A look at the week that was in Oregon arts. A glimpse ahead at the week that's going to be.

Hang on tight: it’s going to be a wild week. Or, to borrow a line from Rodgers & Hammerstein’s  Carousel, June is bustin’ out all over. Without further ado, a few of the highlights from the next seven days:

ROSE FESTIVAL/DRAGON BOAT ART SHOW. Yes, it’s here again, the annual civic bacchanalia that, as local journalistic legend has it, an old-school reporter for The Oregonian once famously described as the season “when sailors swim upstream to spawn.” The Starlight Parade begins to wind through downtown streets at 8:30 p.m. Saturday, and those who love a parade are advised to show up and snag a spot well in advance. (Those who don’t love a parade are advised to stay away from downtown at all costs.) Here at ArtsWatch we’re quite fond of the dragon boat races (we happen to know a few paddlers, and they’re a hearty lot), which splash down June 11-12 in the Willamette River.

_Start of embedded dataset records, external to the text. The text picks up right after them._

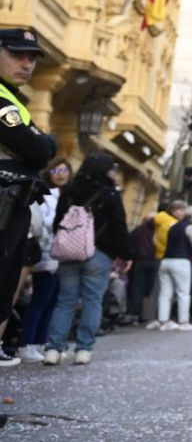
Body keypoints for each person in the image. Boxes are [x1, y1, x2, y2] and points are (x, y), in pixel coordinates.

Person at [41, 152, 135, 365]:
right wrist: (126, 254)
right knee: (92, 300)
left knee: (65, 301)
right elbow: (119, 226)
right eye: (111, 168)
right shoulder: (110, 194)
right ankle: (84, 349)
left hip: (69, 253)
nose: (113, 172)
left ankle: (53, 350)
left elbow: (58, 222)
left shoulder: (71, 191)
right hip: (98, 253)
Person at [0, 29, 57, 368]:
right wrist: (41, 142)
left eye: (32, 58)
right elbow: (38, 149)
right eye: (17, 55)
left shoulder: (13, 99)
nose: (27, 64)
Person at [18, 157, 70, 361]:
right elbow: (43, 222)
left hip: (60, 255)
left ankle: (40, 342)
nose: (61, 174)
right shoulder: (46, 195)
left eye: (65, 170)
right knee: (41, 300)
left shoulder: (67, 196)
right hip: (46, 253)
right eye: (57, 170)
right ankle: (26, 343)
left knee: (52, 301)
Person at [154, 200, 192, 331]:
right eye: (181, 209)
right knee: (183, 293)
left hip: (165, 260)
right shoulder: (187, 227)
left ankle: (163, 321)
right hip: (181, 260)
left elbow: (156, 240)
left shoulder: (168, 226)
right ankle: (183, 322)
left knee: (165, 293)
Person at [127, 212, 159, 326]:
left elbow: (130, 245)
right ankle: (147, 315)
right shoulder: (158, 230)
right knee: (150, 290)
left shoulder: (137, 230)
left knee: (137, 288)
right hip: (154, 261)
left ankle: (135, 314)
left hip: (139, 261)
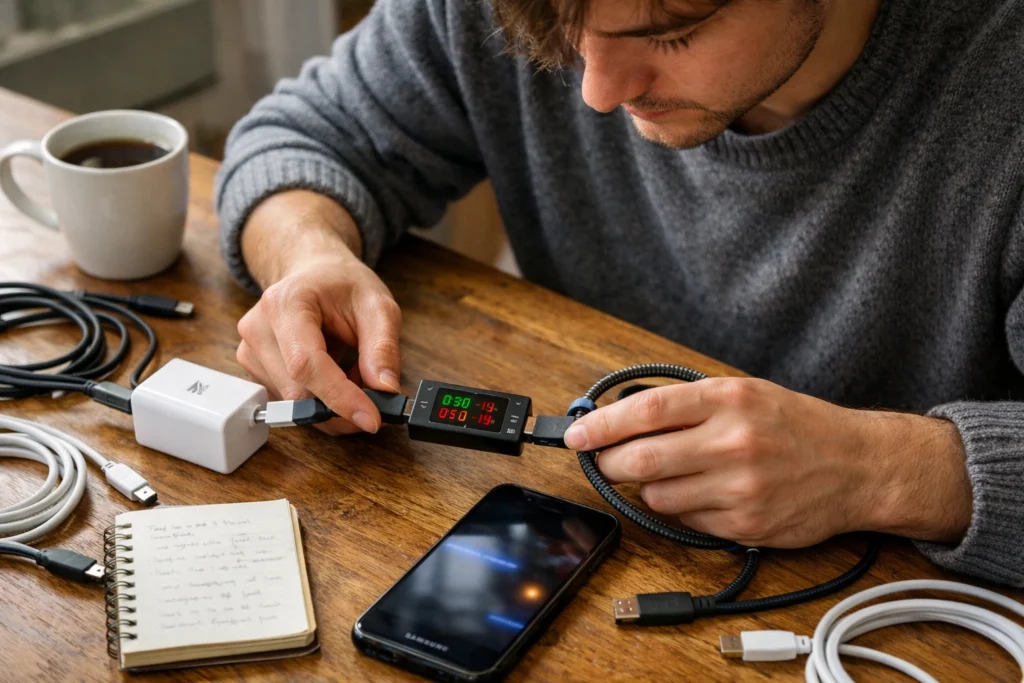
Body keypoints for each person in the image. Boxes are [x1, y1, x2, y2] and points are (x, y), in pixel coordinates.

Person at [215, 0, 1024, 586]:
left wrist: (881, 470)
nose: (599, 92)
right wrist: (304, 255)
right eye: (563, 38)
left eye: (670, 33)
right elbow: (301, 136)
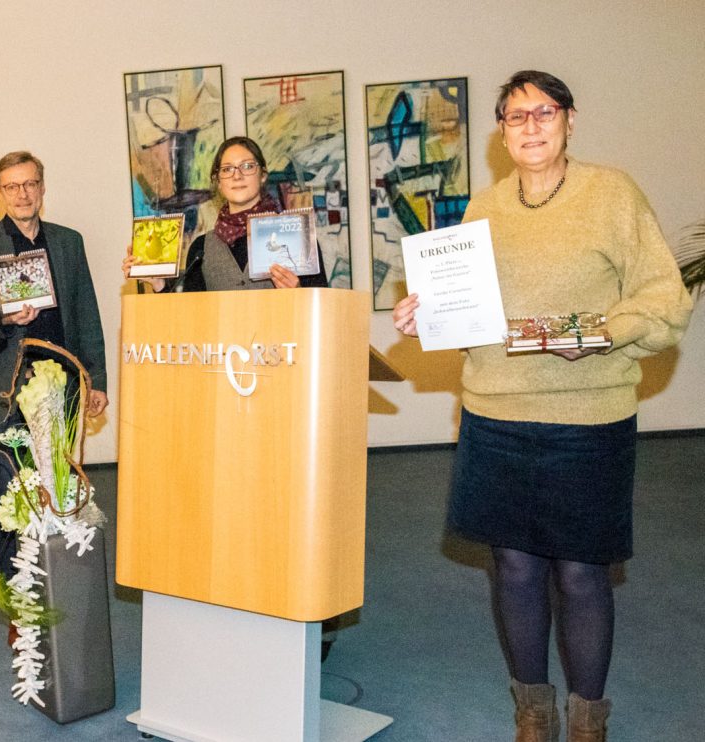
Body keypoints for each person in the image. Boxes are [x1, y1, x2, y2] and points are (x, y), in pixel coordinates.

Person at [392, 70, 692, 742]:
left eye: (543, 112)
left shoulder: (612, 194)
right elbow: (468, 314)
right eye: (516, 116)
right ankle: (533, 710)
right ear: (501, 130)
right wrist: (425, 315)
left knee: (583, 573)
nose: (530, 126)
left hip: (587, 418)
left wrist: (599, 332)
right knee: (515, 568)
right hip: (495, 413)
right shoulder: (484, 209)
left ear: (570, 120)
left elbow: (666, 300)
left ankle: (588, 719)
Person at [0, 151, 108, 597]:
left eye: (30, 184)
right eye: (11, 186)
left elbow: (87, 316)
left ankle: (56, 591)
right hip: (4, 393)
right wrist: (3, 318)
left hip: (60, 389)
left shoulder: (68, 241)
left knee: (58, 497)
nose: (22, 194)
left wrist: (95, 379)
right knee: (12, 502)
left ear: (42, 188)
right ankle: (16, 601)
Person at [122, 135, 329, 292]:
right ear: (218, 182)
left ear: (263, 175)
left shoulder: (298, 237)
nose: (237, 176)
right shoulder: (201, 249)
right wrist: (158, 282)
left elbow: (323, 311)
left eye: (247, 166)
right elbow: (189, 318)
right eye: (227, 169)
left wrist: (299, 291)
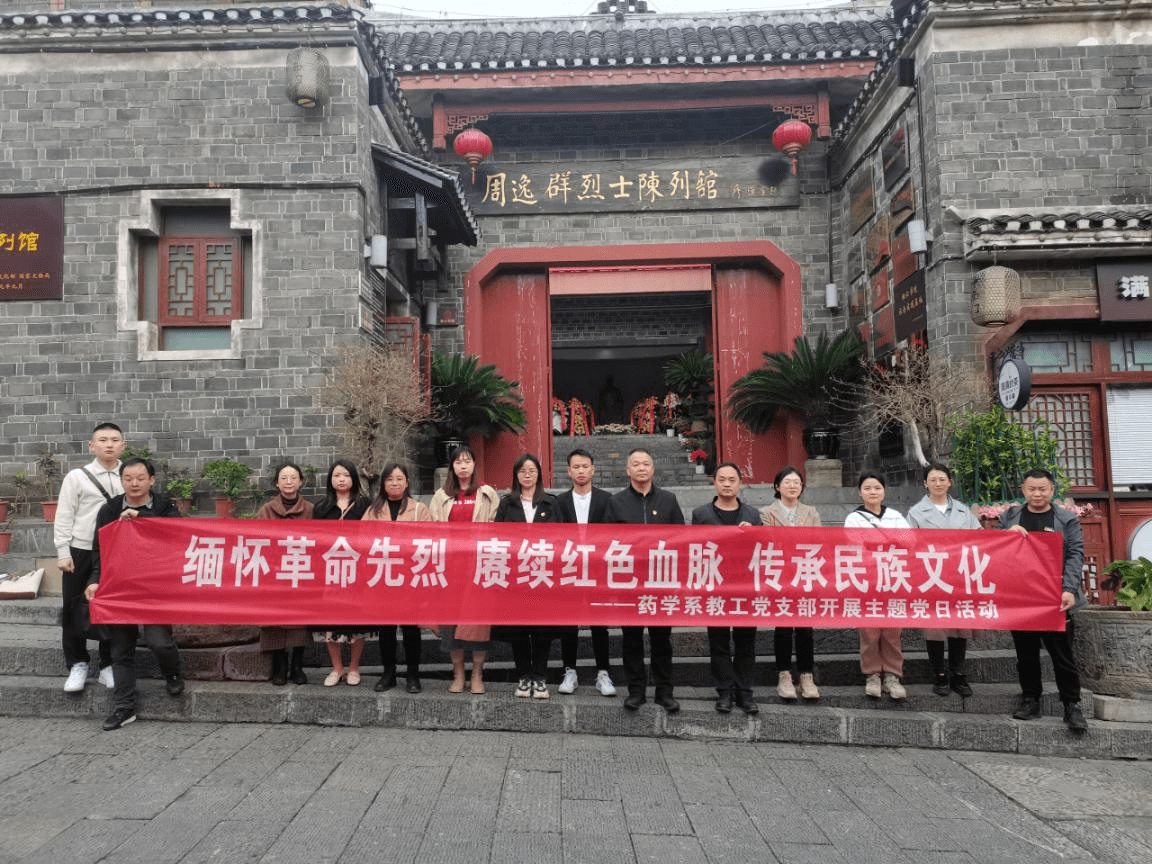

And we’re always tickled by Fire on the Water, the annual show of art inspired by the dragon boat races, which is free and always a lot of fun. This year’s version, with work by about seventy artists, opens Thursday in the rotunda lobby of the performing arts center’s Antoinette Hatfield Hall, and hangs around all summer, through August 30. You can drop in most anytime.